Северный угол Новосибирска занимала промышленная зона: склады (нефтяной, мазутный, винный), заводы (кожевенный, хромовый, маслозавод, кедропром), скотобойня, холодильник. Летом у ручья отходов, вытекающего со скотобойни в Ельцовку, часто можно было увидеть мальчишек — они ловили прикормленную рыбу.
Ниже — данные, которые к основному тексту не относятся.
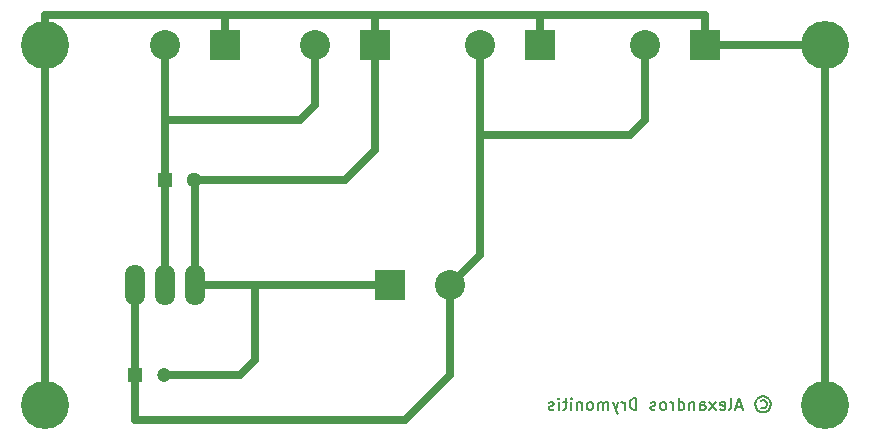
<source format=gbr>
G04 #@! TF.FileFunction,Copper,L2,Bot,Signal*
%FSLAX46Y46*%
G04 Gerber Fmt 4.6, Leading zero omitted, Abs format (unit mm)*
G04 Created by KiCad (PCBNEW 4.0.6+dfsg1-1) date Wed Nov  1 12:52:48 2017*
%MOMM*%
%LPD*%
G01*
G04 APERTURE LIST*
%ADD10C,0.050000*%
%ADD11C,0.190500*%
%ADD12R,1.200000X1.200000*%
%ADD13C,1.200000*%
%ADD14R,1.300000X1.300000*%
%ADD15C,1.300000*%
%ADD16R,2.540000X2.540000*%
%ADD17C,2.540000*%
%ADD18O,1.699260X3.500120*%
%ADD19C,4.064000*%
%ADD20C,0.700000*%
G04 APERTURE END LIST*
D10*
D11*
X178727620Y-120340476D02*
X178822858Y-120292857D01*
X179013334Y-120292857D01*
X179108572Y-120340476D01*
X179203810Y-120435714D01*
X179251429Y-120530952D01*
X179251429Y-120721429D01*
X179203810Y-120816667D01*
X179108572Y-120911905D01*
X179013334Y-120959524D01*
X178822858Y-120959524D01*
X178727620Y-120911905D01*
X178918096Y-119959524D02*
X179156191Y-120007143D01*
X179394287Y-120150000D01*
X179537144Y-120388095D01*
X179584763Y-120626190D01*
X179537144Y-120864286D01*
X179394287Y-121102381D01*
X179156191Y-121245238D01*
X178918096Y-121292857D01*
X178680001Y-121245238D01*
X178441906Y-121102381D01*
X178299049Y-120864286D01*
X178251429Y-120626190D01*
X178299049Y-120388095D01*
X178441906Y-120150000D01*
X178680001Y-120007143D01*
X178918096Y-119959524D01*
X177108572Y-120816667D02*
X176632381Y-120816667D01*
X177203810Y-121102381D02*
X176870477Y-120102381D01*
X176537143Y-121102381D01*
X176060953Y-121102381D02*
X176156191Y-121054762D01*
X176203810Y-120959524D01*
X176203810Y-120102381D01*
X175299047Y-121054762D02*
X175394285Y-121102381D01*
X175584762Y-121102381D01*
X175680000Y-121054762D01*
X175727619Y-120959524D01*
X175727619Y-120578571D01*
X175680000Y-120483333D01*
X175584762Y-120435714D01*
X175394285Y-120435714D01*
X175299047Y-120483333D01*
X175251428Y-120578571D01*
X175251428Y-120673810D01*
X175727619Y-120769048D01*
X174918095Y-121102381D02*
X174394285Y-120435714D01*
X174918095Y-120435714D02*
X174394285Y-121102381D01*
X173584761Y-121102381D02*
X173584761Y-120578571D01*
X173632380Y-120483333D01*
X173727618Y-120435714D01*
X173918095Y-120435714D01*
X174013333Y-120483333D01*
X173584761Y-121054762D02*
X173679999Y-121102381D01*
X173918095Y-121102381D01*
X174013333Y-121054762D01*
X174060952Y-120959524D01*
X174060952Y-120864286D01*
X174013333Y-120769048D01*
X173918095Y-120721429D01*
X173679999Y-120721429D01*
X173584761Y-120673810D01*
X173108571Y-120435714D02*
X173108571Y-121102381D01*
X173108571Y-120530952D02*
X173060952Y-120483333D01*
X172965714Y-120435714D01*
X172822856Y-120435714D01*
X172727618Y-120483333D01*
X172679999Y-120578571D01*
X172679999Y-121102381D01*
X171775237Y-121102381D02*
X171775237Y-120102381D01*
X171775237Y-121054762D02*
X171870475Y-121102381D01*
X172060952Y-121102381D01*
X172156190Y-121054762D01*
X172203809Y-121007143D01*
X172251428Y-120911905D01*
X172251428Y-120626190D01*
X172203809Y-120530952D01*
X172156190Y-120483333D01*
X172060952Y-120435714D01*
X171870475Y-120435714D01*
X171775237Y-120483333D01*
X171299047Y-121102381D02*
X171299047Y-120435714D01*
X171299047Y-120626190D02*
X171251428Y-120530952D01*
X171203809Y-120483333D01*
X171108571Y-120435714D01*
X171013332Y-120435714D01*
X170537142Y-121102381D02*
X170632380Y-121054762D01*
X170679999Y-121007143D01*
X170727618Y-120911905D01*
X170727618Y-120626190D01*
X170679999Y-120530952D01*
X170632380Y-120483333D01*
X170537142Y-120435714D01*
X170394284Y-120435714D01*
X170299046Y-120483333D01*
X170251427Y-120530952D01*
X170203808Y-120626190D01*
X170203808Y-120911905D01*
X170251427Y-121007143D01*
X170299046Y-121054762D01*
X170394284Y-121102381D01*
X170537142Y-121102381D01*
X169822856Y-121054762D02*
X169727618Y-121102381D01*
X169537142Y-121102381D01*
X169441903Y-121054762D01*
X169394284Y-120959524D01*
X169394284Y-120911905D01*
X169441903Y-120816667D01*
X169537142Y-120769048D01*
X169679999Y-120769048D01*
X169775237Y-120721429D01*
X169822856Y-120626190D01*
X169822856Y-120578571D01*
X169775237Y-120483333D01*
X169679999Y-120435714D01*
X169537142Y-120435714D01*
X169441903Y-120483333D01*
X168203808Y-121102381D02*
X168203808Y-120102381D01*
X167965713Y-120102381D01*
X167822855Y-120150000D01*
X167727617Y-120245238D01*
X167679998Y-120340476D01*
X167632379Y-120530952D01*
X167632379Y-120673810D01*
X167679998Y-120864286D01*
X167727617Y-120959524D01*
X167822855Y-121054762D01*
X167965713Y-121102381D01*
X168203808Y-121102381D01*
X167203808Y-121102381D02*
X167203808Y-120435714D01*
X167203808Y-120626190D02*
X167156189Y-120530952D01*
X167108570Y-120483333D01*
X167013332Y-120435714D01*
X166918093Y-120435714D01*
X166679998Y-120435714D02*
X166441903Y-121102381D01*
X166203807Y-120435714D02*
X166441903Y-121102381D01*
X166537141Y-121340476D01*
X166584760Y-121388095D01*
X166679998Y-121435714D01*
X165822855Y-121102381D02*
X165822855Y-120435714D01*
X165822855Y-120530952D02*
X165775236Y-120483333D01*
X165679998Y-120435714D01*
X165537140Y-120435714D01*
X165441902Y-120483333D01*
X165394283Y-120578571D01*
X165394283Y-121102381D01*
X165394283Y-120578571D02*
X165346664Y-120483333D01*
X165251426Y-120435714D01*
X165108569Y-120435714D01*
X165013331Y-120483333D01*
X164965712Y-120578571D01*
X164965712Y-121102381D01*
X164346665Y-121102381D02*
X164441903Y-121054762D01*
X164489522Y-121007143D01*
X164537141Y-120911905D01*
X164537141Y-120626190D01*
X164489522Y-120530952D01*
X164441903Y-120483333D01*
X164346665Y-120435714D01*
X164203807Y-120435714D01*
X164108569Y-120483333D01*
X164060950Y-120530952D01*
X164013331Y-120626190D01*
X164013331Y-120911905D01*
X164060950Y-121007143D01*
X164108569Y-121054762D01*
X164203807Y-121102381D01*
X164346665Y-121102381D01*
X163584760Y-120435714D02*
X163584760Y-121102381D01*
X163584760Y-120530952D02*
X163537141Y-120483333D01*
X163441903Y-120435714D01*
X163299045Y-120435714D01*
X163203807Y-120483333D01*
X163156188Y-120578571D01*
X163156188Y-121102381D01*
X162679998Y-121102381D02*
X162679998Y-120435714D01*
X162679998Y-120102381D02*
X162727617Y-120150000D01*
X162679998Y-120197619D01*
X162632379Y-120150000D01*
X162679998Y-120102381D01*
X162679998Y-120197619D01*
X162346665Y-120435714D02*
X161965713Y-120435714D01*
X162203808Y-120102381D02*
X162203808Y-120959524D01*
X162156189Y-121054762D01*
X162060951Y-121102381D01*
X161965713Y-121102381D01*
X161632379Y-121102381D02*
X161632379Y-120435714D01*
X161632379Y-120102381D02*
X161679998Y-120150000D01*
X161632379Y-120197619D01*
X161584760Y-120150000D01*
X161632379Y-120102381D01*
X161632379Y-120197619D01*
X161203808Y-121054762D02*
X161108570Y-121102381D01*
X160918094Y-121102381D01*
X160822855Y-121054762D01*
X160775236Y-120959524D01*
X160775236Y-120911905D01*
X160822855Y-120816667D01*
X160918094Y-120769048D01*
X161060951Y-120769048D01*
X161156189Y-120721429D01*
X161203808Y-120626190D01*
X161203808Y-120578571D01*
X161156189Y-120483333D01*
X161060951Y-120435714D01*
X160918094Y-120435714D01*
X160822855Y-120483333D01*
D12*
X125730000Y-118110000D03*
D13*
X128230000Y-118110000D03*
D14*
X128270000Y-101600000D03*
D15*
X130770000Y-101600000D03*
D16*
X147320000Y-110490000D03*
D17*
X152400000Y-110490000D03*
D16*
X146050000Y-90170000D03*
D17*
X140970000Y-90170000D03*
D16*
X133350000Y-90170000D03*
D17*
X128270000Y-90170000D03*
D16*
X173990000Y-90170000D03*
D17*
X168910000Y-90170000D03*
D16*
X160020000Y-90170000D03*
D17*
X154940000Y-90170000D03*
D18*
X128270000Y-110490000D03*
X130810000Y-110490000D03*
X125730000Y-110490000D03*
D19*
X184150000Y-90170000D03*
X118110000Y-90170000D03*
X118110000Y-120650000D03*
X184150000Y-120650000D03*
D20*
X168910000Y-90170000D02*
X168910000Y-96520000D01*
X167640000Y-97790000D02*
X154940000Y-97790000D01*
X168910000Y-96520000D02*
X167640000Y-97790000D01*
X125730000Y-118110000D02*
X125730000Y-110490000D01*
X152400000Y-110490000D02*
X152400000Y-118110000D01*
X125730000Y-121920000D02*
X125730000Y-118110000D01*
X148590000Y-121920000D02*
X125730000Y-121920000D01*
X152400000Y-118110000D02*
X148590000Y-121920000D01*
X152400000Y-110490000D02*
X154940000Y-107950000D01*
X154940000Y-107950000D02*
X154940000Y-97790000D01*
X154940000Y-97790000D02*
X154940000Y-90170000D01*
X118110000Y-120650000D02*
X118110000Y-90170000D01*
X118110000Y-90170000D02*
X118110000Y-87630000D01*
X118110000Y-87630000D02*
X133350000Y-87630000D01*
X184150000Y-90170000D02*
X184150000Y-120650000D01*
X184150000Y-90170000D02*
X173990000Y-90170000D01*
X173990000Y-90170000D02*
X173990000Y-87630000D01*
X173990000Y-87630000D02*
X160020000Y-87630000D01*
X160020000Y-90170000D02*
X160020000Y-87630000D01*
X160020000Y-87630000D02*
X146050000Y-87630000D01*
X133350000Y-90170000D02*
X133350000Y-87630000D01*
X146050000Y-87630000D02*
X146050000Y-90170000D01*
X133350000Y-87630000D02*
X146050000Y-87630000D01*
X130770000Y-101600000D02*
X143510000Y-101600000D01*
X146050000Y-99060000D02*
X146050000Y-90170000D01*
X143510000Y-101600000D02*
X146050000Y-99060000D01*
X130810000Y-110490000D02*
X130810000Y-101640000D01*
X130810000Y-101640000D02*
X130770000Y-101600000D01*
X128230000Y-118110000D02*
X134620000Y-118110000D01*
X135890000Y-116840000D02*
X135890000Y-110490000D01*
X134620000Y-118110000D02*
X135890000Y-116840000D01*
X147320000Y-110490000D02*
X135890000Y-110490000D01*
X135890000Y-110490000D02*
X130810000Y-110490000D01*
X140970000Y-90170000D02*
X140970000Y-95250000D01*
X139700000Y-96520000D02*
X128270000Y-96520000D01*
X140970000Y-95250000D02*
X139700000Y-96520000D01*
X128270000Y-101600000D02*
X128270000Y-96520000D01*
X128270000Y-96520000D02*
X128270000Y-90170000D01*
X128270000Y-110490000D02*
X128270000Y-101600000D01*
M02*

</source>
Ельцовская Нахаловка была не просто «деревней в городе», она была отдельным миром, где своих порой узнавали просто по одежде. «Идёт иной форсун по улице Сухарной, а на нём фуражечка набекрень, из-под неё чубчик выбивается, идёт кисточками пояска поигрывает, на палец наматывает, идёт себе в проходочку, сапожками в гармошку поскрипывает. Ши-ка-рно! Ребятня ему завидует, девки на него поглядывают — идёт что твой король. А если у него над лаковым козырьком фуражки-капитанки вьются шнурки, то это вообще знак того, что парень не из последних, а, говоря по-нынешнему, крутой. Нахаловские молодцы носили три шнурка, а Закаменские — два»
[3].
Едва заканчивалась промзона, как пейзажи постепенно менялись — речка становилась чище, огороды — больше. В этой части речной поймы нахаловские садоводы обустроили малинники, огороженные высоким частоколом от малолетних воришек. За заборами зло лаяли собаки — свирепые псы свободно ходили по двору, охраняя хозяйские угодья. Ягода здесь росла крупная, сладкая, не чета лесной мелочи — и садоводы целое лето возили продавать её на базар. Во всей Нахаловке не было ни одного мальчишки, который не мечтал бы забраться в малиновое царство. Наверняка думал об этом и десятилетний Женя Пепеляев.